Six months on, they’re “banging [their] heads up against a brick wall”.
Superannuation lawyers and consumer advocates say the issues that ASIC has been calling out in the industry as far back as three years ago persist.Credit: Louie Douvis
Melissa O’Neill, a disability insurance and superannuation special counsel at Shine Lawyers, says little has changed since the Australian Securities and Investments Commission sued Cbus for taking too long to process the death and disability claims of 10,000 members.
“We’re just seeing the same old thing happening day in, day out,” O’Neill said.
“Unfortunately despite what ASIC is doing, and I applaud the efforts of ASIC in doing what they’re doing with both Cbus and Australian Super, but I would have thought that this would send a very strong message to [the industry] that their members are their number one priority, but it just doesn’t seem to be happening.”
Since ASIC’s high-profile Federal Court action against Cbus six months ago, the corporate regulator has sued AustralianSuper over similar alleged failures and recently released a report excoriating the entire sector for its poor handling of death benefit claims that left vulnerable Australians worse off.
O’Neill said the issues that ASIC had been calling out as far back as three years ago persist.
Recently, a client of hers with a terminal illness unnecessarily waited two weeks for their fund to lodge a claim with the insurer; another was told their claim had not been assessed because there was a “staff shortage” and also due to the “upcoming Easter holiday”; a separate client was told their claim could not be lodged with the insurer because they needed a second doctor’s report despite being handed a copy eight weeks earlier.
She said her emails and applications marked as urgent, including for her clients who are terminally ill, are routinely ignored.

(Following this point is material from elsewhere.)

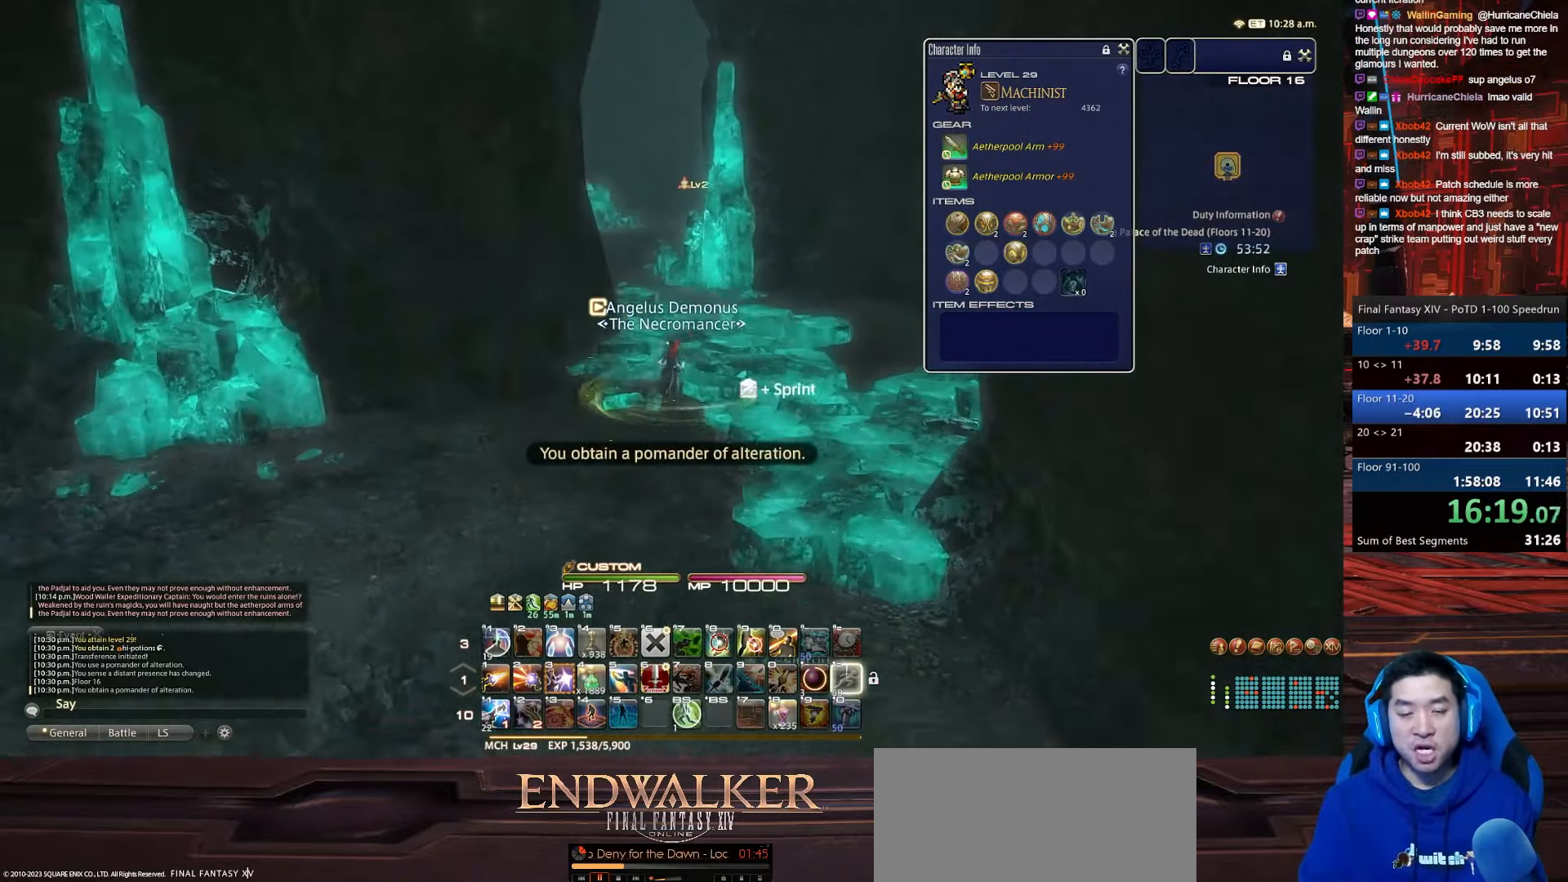
{"keys": ["w"], "events": [[33, "shift_r", "up"], [66, "equals", "up"], [233, "lbracket", "up"]]}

“I just think that super funds don’t prioritise putting resources into their systems and processes for these people,” O’Neill said. “It just feels like we’re banging our heads up against a brick wall time and time again, and it appears to us from the outside that there is a culture of don’t know, don’t care, not interested.”

Super Consumers Australia chief executive Xavier O’Halloran thought the superannuation industry would improve markedly after the regulator sued Cbus. Credit: Rhett Wyman
Five weeks ago, ASIC released a landmark report examining super funds’ handling of death benefit claims and found “claims processes and procedures were often unclear and inconsistent”, and that “communication and engagement was often ineffective and insensitive”.
However, the regulator said during its review, that funds were “reassessing their claims handling communications and practices, and considering what changes need to be made to improve claimant outcomes”. Of the 10 trustees it examined, ASIC identified priority areas for improvement and found the vast majority had made progress.
“The reviewed trustees have already taken meaningful steps to improve the claims handling experience for future claimants, and planned future measures should continue to drive better claims experiences,” ASIC’s report found.
The Association of Superannuation Funds of Australia, which represents industry funds, said the industry had been working on delivering on more complicated improvements included in ASIC’s 34 recommendations.
“We take heart from complaints data from the Australian Financial Complaints Authority, which shows complaints about death benefits claims handling delays have dropped significantly in the two most recent quarters,” an ASFA spokesman said.
“The superannuation sector knows it has more to do and is committed to getting this right.”
Super Consumers Australia chief executive Xavier O’Halloran criticised the improvements made by the industry as taking steps “around the edges”, and said that a mandatory customer service standard was required.
“This has been on the card for years – not just the last six months [since ASIC’s case against Cbus],” he said.
“There have been constant complaints raised about the way claims processing is working. We saw the assistant treasurer raise concerns about customer service three years ago with the funds, and that’s why he decided to announce mandatory customer service because he wasn’t convinced in the subsequent two years there had been any improvements.”
The Financial Services Council, which represents retail funds, says its standards require member funds to annually attest compliance, which includes clear timelines for considering and resolving consumer claims. The council’s policy director, Chaneg Torres, said funds should prioritise increasing investment to improving their customer service.
“In moments of grieving and high stress, consumers should be able to expect their superannuation fund can at least give them peace of mind that the necessary administration of death benefits will be looked after as efficiently as possible, and claims will be paid in a timely manner,” Torres said.
“Recent scandals in the handling of group life insurance claims have understandably shaken consumers’ confidence.”